Items from a data source
※ ※ ※
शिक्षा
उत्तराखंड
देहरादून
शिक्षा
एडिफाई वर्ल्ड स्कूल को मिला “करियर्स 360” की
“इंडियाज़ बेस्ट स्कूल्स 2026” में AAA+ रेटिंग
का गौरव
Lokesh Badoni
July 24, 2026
※ ※ ※
**WHAT THE TASK ASKS:** Output every record above exactly as it appears.

**SOLUTION TO THE PROBLEM:**
शिक्षा
उत्तराखंड
देहरादून
शिक्षा
एडिफाई वर्ल्ड स्कूल को मिला “करियर्स 360” की
“इंडियाज़ बेस्ट स्कूल्स 2026” में AAA+ रेटिंग
का गौरव
Lokesh Badoni
July 24, 2026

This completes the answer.